スウェーデンの司教にして歴史家のオラウス・マグヌスは、著作にてノルウェーなど北欧の海に棲息する奇妙な魚について著作に残している。
中には怪物のような特性をもつ、非常に奇妙な生物に関する記述もある。
ノルウェーにはスワムフィスクと呼ばれる海の怪物がおり、数多の生物の中で一番の大食漢であるという。
この魚には胃が無く、食べたものは全て肉となるので外見はまるで脂肪の塊といった有様であり、成長は留まる所を知らず全身が膨れあがり、体も延びに延びるという。

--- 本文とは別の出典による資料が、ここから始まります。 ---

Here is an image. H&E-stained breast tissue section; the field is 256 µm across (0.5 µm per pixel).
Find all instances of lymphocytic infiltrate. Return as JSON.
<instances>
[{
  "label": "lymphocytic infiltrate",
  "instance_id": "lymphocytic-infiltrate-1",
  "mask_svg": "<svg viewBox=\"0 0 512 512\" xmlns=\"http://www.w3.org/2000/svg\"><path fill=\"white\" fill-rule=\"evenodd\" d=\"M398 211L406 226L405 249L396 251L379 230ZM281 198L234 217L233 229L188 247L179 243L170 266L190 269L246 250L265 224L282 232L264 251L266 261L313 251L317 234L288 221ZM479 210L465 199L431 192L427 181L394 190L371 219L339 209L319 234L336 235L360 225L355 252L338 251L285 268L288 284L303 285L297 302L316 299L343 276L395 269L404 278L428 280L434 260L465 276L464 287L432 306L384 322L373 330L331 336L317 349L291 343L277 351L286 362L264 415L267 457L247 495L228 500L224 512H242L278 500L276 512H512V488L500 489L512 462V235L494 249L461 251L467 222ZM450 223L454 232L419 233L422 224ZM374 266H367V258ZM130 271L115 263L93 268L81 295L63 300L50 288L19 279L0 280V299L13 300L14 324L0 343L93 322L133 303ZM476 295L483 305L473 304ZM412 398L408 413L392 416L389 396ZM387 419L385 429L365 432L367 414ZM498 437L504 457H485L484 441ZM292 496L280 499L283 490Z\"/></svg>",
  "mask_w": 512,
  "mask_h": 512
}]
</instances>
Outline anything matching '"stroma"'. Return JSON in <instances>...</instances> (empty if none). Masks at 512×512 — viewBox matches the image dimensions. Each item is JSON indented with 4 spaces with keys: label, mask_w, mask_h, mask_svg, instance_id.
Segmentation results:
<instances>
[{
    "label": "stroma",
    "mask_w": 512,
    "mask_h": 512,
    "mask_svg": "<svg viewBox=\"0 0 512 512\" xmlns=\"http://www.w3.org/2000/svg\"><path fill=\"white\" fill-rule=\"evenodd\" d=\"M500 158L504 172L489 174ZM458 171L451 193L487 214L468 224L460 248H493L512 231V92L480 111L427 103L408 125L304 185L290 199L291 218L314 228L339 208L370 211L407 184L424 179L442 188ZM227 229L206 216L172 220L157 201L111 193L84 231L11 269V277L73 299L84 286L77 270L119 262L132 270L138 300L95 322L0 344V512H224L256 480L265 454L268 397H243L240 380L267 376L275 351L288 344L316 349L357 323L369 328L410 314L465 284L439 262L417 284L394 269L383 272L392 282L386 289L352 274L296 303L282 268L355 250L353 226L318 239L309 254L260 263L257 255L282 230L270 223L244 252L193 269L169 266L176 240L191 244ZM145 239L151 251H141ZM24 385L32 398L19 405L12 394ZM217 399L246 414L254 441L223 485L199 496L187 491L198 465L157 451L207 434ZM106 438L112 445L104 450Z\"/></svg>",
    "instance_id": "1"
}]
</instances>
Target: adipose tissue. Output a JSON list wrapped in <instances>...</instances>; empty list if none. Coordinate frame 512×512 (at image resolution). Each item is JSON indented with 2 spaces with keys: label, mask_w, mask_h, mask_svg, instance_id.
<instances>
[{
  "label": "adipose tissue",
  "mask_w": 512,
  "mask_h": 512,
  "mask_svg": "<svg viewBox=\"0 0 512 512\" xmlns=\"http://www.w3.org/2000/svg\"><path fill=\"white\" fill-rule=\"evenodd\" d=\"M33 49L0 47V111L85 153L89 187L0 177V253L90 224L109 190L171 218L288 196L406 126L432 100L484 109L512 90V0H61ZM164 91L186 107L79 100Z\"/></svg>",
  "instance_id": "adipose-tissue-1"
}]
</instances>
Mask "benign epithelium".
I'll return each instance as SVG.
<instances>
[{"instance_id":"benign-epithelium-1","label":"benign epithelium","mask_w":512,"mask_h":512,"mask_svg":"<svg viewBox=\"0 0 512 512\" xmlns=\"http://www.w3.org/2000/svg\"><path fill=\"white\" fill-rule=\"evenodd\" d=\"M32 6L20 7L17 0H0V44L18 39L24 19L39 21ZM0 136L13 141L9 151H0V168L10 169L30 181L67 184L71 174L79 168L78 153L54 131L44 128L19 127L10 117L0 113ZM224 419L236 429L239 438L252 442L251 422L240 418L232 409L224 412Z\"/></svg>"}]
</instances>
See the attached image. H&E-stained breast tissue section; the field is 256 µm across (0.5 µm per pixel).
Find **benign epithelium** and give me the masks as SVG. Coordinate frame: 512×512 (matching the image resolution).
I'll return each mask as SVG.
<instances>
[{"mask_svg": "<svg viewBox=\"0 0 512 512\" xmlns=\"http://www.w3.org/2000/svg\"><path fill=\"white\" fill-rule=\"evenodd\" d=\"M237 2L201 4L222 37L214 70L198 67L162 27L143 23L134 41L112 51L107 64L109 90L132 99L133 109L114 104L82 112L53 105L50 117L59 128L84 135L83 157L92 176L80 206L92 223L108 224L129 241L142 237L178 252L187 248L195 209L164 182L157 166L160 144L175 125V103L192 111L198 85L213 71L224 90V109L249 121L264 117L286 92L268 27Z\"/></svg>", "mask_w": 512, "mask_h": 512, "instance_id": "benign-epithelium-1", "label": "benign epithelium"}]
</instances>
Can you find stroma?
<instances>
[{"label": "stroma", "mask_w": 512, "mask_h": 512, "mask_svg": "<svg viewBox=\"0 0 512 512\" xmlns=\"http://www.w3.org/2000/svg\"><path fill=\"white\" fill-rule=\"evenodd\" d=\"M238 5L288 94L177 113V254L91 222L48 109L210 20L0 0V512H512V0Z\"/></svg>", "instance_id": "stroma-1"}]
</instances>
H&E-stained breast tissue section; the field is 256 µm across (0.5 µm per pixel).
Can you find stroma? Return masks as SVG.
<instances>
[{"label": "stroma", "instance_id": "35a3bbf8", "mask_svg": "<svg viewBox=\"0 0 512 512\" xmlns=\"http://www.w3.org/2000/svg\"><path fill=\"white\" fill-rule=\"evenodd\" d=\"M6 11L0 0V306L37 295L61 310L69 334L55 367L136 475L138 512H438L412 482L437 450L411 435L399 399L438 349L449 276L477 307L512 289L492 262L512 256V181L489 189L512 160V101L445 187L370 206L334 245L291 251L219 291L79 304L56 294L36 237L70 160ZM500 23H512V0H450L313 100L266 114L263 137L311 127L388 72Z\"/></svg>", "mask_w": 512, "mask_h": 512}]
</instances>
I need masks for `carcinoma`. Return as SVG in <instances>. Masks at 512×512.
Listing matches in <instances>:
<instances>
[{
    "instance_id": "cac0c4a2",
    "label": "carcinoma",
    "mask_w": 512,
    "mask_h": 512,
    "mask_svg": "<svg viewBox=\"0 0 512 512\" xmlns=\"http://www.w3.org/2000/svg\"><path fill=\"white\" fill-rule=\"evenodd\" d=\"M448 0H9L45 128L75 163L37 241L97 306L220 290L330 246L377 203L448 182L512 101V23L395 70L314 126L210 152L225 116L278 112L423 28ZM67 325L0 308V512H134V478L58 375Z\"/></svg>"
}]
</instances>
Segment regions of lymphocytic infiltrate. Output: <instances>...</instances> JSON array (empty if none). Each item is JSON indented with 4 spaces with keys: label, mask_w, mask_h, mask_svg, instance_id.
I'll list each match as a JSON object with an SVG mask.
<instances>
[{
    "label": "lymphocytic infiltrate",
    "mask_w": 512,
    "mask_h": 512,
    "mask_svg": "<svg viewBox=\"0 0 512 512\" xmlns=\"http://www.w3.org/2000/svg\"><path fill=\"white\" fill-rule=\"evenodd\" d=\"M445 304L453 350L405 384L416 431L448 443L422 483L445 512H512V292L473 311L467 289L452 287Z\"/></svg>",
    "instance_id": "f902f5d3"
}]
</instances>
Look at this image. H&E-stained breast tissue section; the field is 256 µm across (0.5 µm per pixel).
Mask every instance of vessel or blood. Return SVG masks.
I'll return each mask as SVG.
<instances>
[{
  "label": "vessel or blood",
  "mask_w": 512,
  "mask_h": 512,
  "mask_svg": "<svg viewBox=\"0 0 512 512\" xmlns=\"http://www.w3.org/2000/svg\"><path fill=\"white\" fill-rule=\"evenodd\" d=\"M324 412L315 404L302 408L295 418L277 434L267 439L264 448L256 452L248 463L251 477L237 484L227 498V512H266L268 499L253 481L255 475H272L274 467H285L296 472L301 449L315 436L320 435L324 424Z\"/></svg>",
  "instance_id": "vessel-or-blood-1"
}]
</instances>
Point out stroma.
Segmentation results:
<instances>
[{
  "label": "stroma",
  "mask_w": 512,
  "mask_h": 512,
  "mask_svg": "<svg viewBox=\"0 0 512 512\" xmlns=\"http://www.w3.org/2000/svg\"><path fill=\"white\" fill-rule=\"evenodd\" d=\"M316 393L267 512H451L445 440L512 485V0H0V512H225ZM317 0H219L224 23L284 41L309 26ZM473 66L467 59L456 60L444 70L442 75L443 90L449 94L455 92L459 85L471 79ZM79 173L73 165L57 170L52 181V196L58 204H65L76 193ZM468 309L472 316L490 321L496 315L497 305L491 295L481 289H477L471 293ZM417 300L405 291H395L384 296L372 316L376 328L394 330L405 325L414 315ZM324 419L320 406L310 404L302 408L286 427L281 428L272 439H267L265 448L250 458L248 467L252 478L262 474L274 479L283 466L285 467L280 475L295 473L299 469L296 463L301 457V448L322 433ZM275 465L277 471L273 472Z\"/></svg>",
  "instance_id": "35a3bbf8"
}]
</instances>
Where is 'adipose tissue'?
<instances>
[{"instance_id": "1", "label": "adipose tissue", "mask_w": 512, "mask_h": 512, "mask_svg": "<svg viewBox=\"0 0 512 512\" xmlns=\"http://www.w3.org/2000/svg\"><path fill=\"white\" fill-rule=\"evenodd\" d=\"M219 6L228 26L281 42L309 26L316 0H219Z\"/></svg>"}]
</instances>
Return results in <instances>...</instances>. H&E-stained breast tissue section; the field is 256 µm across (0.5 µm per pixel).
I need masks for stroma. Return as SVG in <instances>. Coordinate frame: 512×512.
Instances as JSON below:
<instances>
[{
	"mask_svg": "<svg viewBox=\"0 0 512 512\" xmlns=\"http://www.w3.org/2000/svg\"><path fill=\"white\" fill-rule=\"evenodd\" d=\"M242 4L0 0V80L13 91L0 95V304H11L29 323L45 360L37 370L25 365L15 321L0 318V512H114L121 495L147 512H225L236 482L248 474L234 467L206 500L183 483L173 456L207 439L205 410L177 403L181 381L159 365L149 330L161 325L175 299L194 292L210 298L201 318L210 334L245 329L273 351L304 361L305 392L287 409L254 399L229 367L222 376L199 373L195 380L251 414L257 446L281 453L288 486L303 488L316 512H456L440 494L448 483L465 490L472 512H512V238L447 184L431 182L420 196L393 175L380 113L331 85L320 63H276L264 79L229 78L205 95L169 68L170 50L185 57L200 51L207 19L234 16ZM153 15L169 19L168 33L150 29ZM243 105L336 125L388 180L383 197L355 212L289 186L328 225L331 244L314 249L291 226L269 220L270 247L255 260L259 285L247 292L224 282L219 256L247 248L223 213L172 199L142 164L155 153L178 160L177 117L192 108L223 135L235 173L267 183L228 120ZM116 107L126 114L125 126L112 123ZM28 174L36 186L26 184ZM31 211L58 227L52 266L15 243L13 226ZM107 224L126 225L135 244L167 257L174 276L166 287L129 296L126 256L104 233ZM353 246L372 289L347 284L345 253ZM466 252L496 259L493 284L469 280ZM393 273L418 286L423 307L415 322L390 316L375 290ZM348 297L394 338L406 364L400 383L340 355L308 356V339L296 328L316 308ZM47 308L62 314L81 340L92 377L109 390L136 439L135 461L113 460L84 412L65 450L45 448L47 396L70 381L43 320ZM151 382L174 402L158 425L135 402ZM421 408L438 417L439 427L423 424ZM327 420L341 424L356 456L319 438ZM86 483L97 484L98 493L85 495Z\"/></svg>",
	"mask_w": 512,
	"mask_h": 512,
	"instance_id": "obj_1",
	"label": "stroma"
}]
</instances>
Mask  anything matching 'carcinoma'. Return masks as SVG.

それでもさすがに獲物が体に入りきらない時は、食べた魚を易々と吐き出す。口と腹が一つながりになっているため、詰まったりはしないのだそうだ。
外敵に襲われそうになった場合、スワムフィスクは大きな体を畳み丸くなる。非常に肉厚なので、重要な臓器まで敵の牙は入らないのだという。
敵が周囲にいる時は、常に飢えているスワムフィスクも餌を追いにいこうとはしない。そのかわり、体に蓄えた己の脂肪を食べて生き延びるのだという。
当然体は徐々に小さくなっていくが、敵に食べられてしまうよりはマシだということだ。そして、敵が去り危険がなくなると、再び餌を食べて太るのだという。